Various animal models have investigated the plausibility of using osteochondral plugs for repairing focal defects in articular cartilage.33,34 These studies have traditionally used terminally differentiated cell types (which produce better functional grafts than stem cell populations). However, Solchaga and coworkers35 attempted to heal osteochondral defects in rabbits using autologous bone marrow vacuum-seeded into hyaluronan-based biomaterials and implanted directly into defect site without in vitro culture. Their method depended on microenvironmental cues to guide cell differentiation and resulted in the formation of regions of bone and cartilage. However, unseeded scaffolds also elicited a healing response, indicating that the bone marrow may have simply accelerated a process that was mediated by the body’s normal healing mechanisms. Currently, there remains a scarcity of publications demonstrating the application of stem cell-derived osteochondral constructs for repairing in vivo defects.

Anatomically shaped osteochondral grafts

There have been several meritorious approaches to recapitulating the complex, anatomically correct shapes in develo** osteochondral constructs. The temporomandibular joint (TMJ) condyle has been used extensively as a model system because of its relatively small size and highly complex structure. A promising approach was reported by Alhadlaq et al.36 wherein rat MSCs were predifferentiated along different chondrogenic and osteogenic lineages prior to seeding into a stratified gel molded in the shape of a cadaveric mandibular condyle. Another strategy is to combine clinical imaging technology such as CT or MRI to obtain patient-specific anatomical shapes that can then be molded into a biomaterial seeded with autologous cells (Fig. 5D). Such an approach circumvents issues of graft rejection via immune responses and is patient-specific. It also requires the use of highly advanced bioreactor designs to cultivate functional properties prior to implantation. For instance, Hung’s group37 obtained anatomically shaped patella grafts with bovine chondrocytes in the cartilaginous phase and an acellular bony support. A bioreactor capable of imparting physiologically relevant stimuli to cells in the develo** cartilage region is required for in vitro cultivation to improve the mechanical characteristics.

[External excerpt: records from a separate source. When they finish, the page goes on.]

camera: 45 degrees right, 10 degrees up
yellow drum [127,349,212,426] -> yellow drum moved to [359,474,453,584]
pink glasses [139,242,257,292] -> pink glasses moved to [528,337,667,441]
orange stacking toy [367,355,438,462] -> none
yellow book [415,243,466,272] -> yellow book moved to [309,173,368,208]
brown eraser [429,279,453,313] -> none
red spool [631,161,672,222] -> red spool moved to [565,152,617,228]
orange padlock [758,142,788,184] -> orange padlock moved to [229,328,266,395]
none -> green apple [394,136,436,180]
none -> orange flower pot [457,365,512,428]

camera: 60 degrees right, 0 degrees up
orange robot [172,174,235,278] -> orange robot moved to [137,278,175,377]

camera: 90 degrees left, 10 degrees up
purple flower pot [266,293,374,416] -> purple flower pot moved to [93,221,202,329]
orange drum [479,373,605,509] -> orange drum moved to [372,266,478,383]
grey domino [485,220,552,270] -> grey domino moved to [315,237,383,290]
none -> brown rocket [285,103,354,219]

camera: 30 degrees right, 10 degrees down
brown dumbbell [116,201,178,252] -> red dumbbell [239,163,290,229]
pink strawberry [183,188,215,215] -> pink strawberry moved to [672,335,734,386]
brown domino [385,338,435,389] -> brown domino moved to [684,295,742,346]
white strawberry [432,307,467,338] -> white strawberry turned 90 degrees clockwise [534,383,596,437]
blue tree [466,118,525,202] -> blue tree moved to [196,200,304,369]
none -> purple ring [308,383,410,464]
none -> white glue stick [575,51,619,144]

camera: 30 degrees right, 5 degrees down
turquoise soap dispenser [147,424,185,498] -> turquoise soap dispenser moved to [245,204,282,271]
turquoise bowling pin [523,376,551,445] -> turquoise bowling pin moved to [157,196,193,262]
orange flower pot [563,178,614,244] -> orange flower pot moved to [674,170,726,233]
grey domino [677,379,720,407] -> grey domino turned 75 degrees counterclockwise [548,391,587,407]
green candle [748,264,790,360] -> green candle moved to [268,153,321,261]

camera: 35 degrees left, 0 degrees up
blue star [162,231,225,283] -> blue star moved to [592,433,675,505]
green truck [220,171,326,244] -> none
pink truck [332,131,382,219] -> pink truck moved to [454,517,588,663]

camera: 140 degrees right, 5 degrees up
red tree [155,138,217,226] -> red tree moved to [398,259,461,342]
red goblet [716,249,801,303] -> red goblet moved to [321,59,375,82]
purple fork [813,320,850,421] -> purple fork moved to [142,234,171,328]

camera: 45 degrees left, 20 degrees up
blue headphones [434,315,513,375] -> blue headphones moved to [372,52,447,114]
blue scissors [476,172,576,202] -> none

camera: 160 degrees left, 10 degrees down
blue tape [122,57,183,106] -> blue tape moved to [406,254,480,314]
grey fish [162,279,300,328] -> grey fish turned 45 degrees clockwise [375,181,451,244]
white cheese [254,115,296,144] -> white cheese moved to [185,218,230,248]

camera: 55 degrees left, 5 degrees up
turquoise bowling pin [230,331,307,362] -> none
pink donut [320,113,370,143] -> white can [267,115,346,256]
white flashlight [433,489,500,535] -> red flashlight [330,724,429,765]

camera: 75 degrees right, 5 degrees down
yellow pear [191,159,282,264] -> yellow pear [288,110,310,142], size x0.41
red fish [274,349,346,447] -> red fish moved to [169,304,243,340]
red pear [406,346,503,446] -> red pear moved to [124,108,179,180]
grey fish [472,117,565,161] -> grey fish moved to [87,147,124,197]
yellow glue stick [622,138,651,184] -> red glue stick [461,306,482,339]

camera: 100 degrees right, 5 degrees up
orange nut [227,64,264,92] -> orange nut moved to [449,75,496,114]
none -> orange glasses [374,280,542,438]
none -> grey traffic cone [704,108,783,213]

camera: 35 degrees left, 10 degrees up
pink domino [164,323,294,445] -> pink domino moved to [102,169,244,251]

Conclusions and future perspectives

Much progress has been made in understanding the conditions required for directing cell differentiation and assembly into functional tissue structures. Studies of cells cultured on biomaterial scaffolds (providing structural and logistic templates for tissue formation) using bioreactors (providing environmental control, efficient mass transport, and the necessary molecular and physical signals) played a major role in advancing our ability to direct cell behavior. The next step is to apply technologically advanced, biologically inspired tissue engineering systems to cells that are easy to obtain, well characterized, and of interest for clinical use. It is likely that the increasing interactions between the fields of tissue engineering, developmental and adult biology, and medical sciences will help address the challenges ahead of us.